___ Datenauszüge
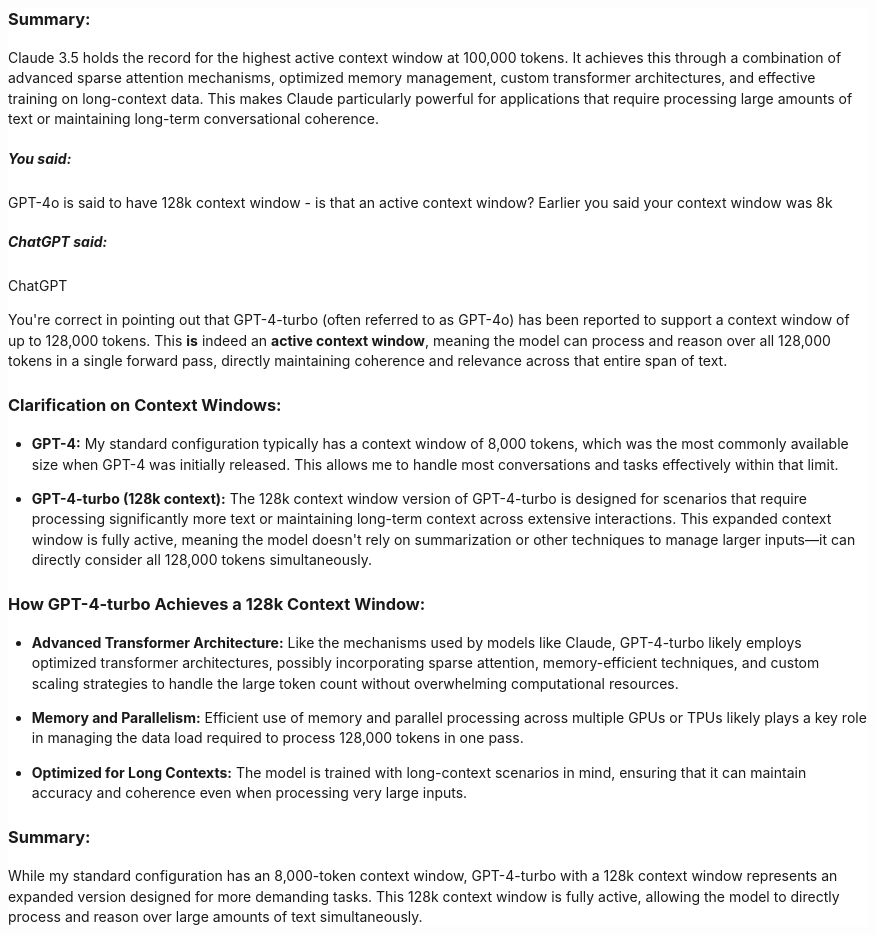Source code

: ### Summary:

Claude 3.5 holds the record for the highest active context window at 100,000 tokens. It achieves this through a combination of advanced sparse attention mechanisms, optimized memory management, custom transformer architectures, and effective training on long-context data. This makes Claude particularly powerful for applications that require processing large amounts of text or maintaining long-term conversational coherence.

##### You said:

GPT-4o is said to have 128k context window - is that an active context window? Earlier you said your context window was 8k

##### ChatGPT said:

ChatGPT

You're correct in pointing out that GPT-4-turbo (often referred to as GPT-4o) has been reported to support a context window of up to 128,000 tokens. This **is** indeed an **active context window**, meaning the model can process and reason over all 128,000 tokens in a single forward pass, directly maintaining coherence and relevance across that entire span of text.

### Clarification on Context Windows:

- **GPT-4:** My standard configuration typically has a context window of 8,000 tokens, which was the most commonly available size when GPT-4 was initially released. This allows me to handle most conversations and tasks effectively within that limit.
    
- **GPT-4-turbo (128k context):** The 128k context window version of GPT-4-turbo is designed for scenarios that require processing significantly more text or maintaining long-term context across extensive interactions. This expanded context window is fully active, meaning the model doesn't rely on summarization or other techniques to manage larger inputs—it can directly consider all 128,000 tokens simultaneously.
    

### How GPT-4-turbo Achieves a 128k Context Window:

- **Advanced Transformer Architecture:** Like the mechanisms used by models like Claude, GPT-4-turbo likely employs optimized transformer architectures, possibly incorporating sparse attention, memory-efficient techniques, and custom scaling strategies to handle the large token count without overwhelming computational resources.
    
- **Memory and Parallelism:** Efficient use of memory and parallel processing across multiple GPUs or TPUs likely plays a key role in managing the data load required to process 128,000 tokens in one pass.
    
- **Optimized for Long Contexts:** The model is trained with long-context scenarios in mind, ensuring that it can maintain accuracy and coherence even when processing very large inputs.
    

### Summary:

While my standard configuration has an 8,000-token context window, GPT-4-turbo with a 128k context window represents an expanded version designed for more demanding tasks. This 128k context window is fully active, allowing the model to directly process and reason over large amounts of text simultaneously.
______
Übertrage alle Zeilen aus dem gesamten Material ohne Leerzeilen in eine Markdown-Tabelle mit den Spalten „Nr.“ für die fortlaufende Nummer und „Zeile“ für den Text. Lass die Bilder dabei weg.

### Lösung
| Nr. | Zeile |
|---|---|
| 1 | Source code |
| 2 | : ### Summary: |
| 3 | Claude 3.5 holds the record for the highest active context window at 100,000 tokens. It achieves this through a combination of advanced sparse attention mechanisms, optimized memory management, custom transformer architectures, and effective training on long-context data. This makes Claude particularly powerful for applications that require processing large amounts of text or maintaining long-term conversational coherence. |
| 4 | ##### You said: |
| 5 | GPT-4o is said to have 128k context window - is that an active context window? Earlier you said your context window was 8k |
| 6 | ##### ChatGPT said: |
| 7 | ChatGPT |
| 8 | You're correct in pointing out that GPT-4-turbo (often referred to as GPT-4o) has been reported to support a context window of up to 128,000 tokens. This **is** indeed an **active context window**, meaning the model can process and reason over all 128,000 tokens in a single forward pass, directly maintaining coherence and relevance across that entire span of text. |
| 9 | ### Clarification on Context Windows: |
| 10 | - **GPT-4:** My standard configuration typically has a context window of 8,000 tokens, which was the most commonly available size when GPT-4 was initially released. This allows me to handle most conversations and tasks effectively within that limit. |
| 11 | - **GPT-4-turbo (128k context):** The 128k context window version of GPT-4-turbo is designed for scenarios that require processing significantly more text or maintaining long-term context across extensive interactions. This expanded context window is fully active, meaning the model doesn't rely on summarization or other techniques to manage larger inputs—it can directly consider all 128,000 tokens simultaneously. |
| 12 | ### How GPT-4-turbo Achieves a 128k Context Window: |
| 13 | - **Advanced Transformer Architecture:** Like the mechanisms used by models like Claude, GPT-4-turbo likely employs optimized transformer architectures, possibly incorporating sparse attention, memory-efficient techniques, and custom scaling strategies to handle the large token count without overwhelming computational resources. |
| 14 | - **Memory and Parallelism:** Efficient use of memory and parallel processing across multiple GPUs or TPUs likely plays a key role in managing the data load required to process 128,000 tokens in one pass. |
| 15 | - **Optimized for Long Contexts:** The model is trained with long-context scenarios in mind, ensuring that it can maintain accuracy and coherence even when processing very large inputs. |
| 16 | ### Summary: |
| 17 | While my standard configuration has an 8,000-token context window, GPT-4-turbo with a 128k context window represents an expanded version designed for more demanding tasks. This 128k context window is fully active, allowing the model to directly process and reason over large amounts of text simultaneously. |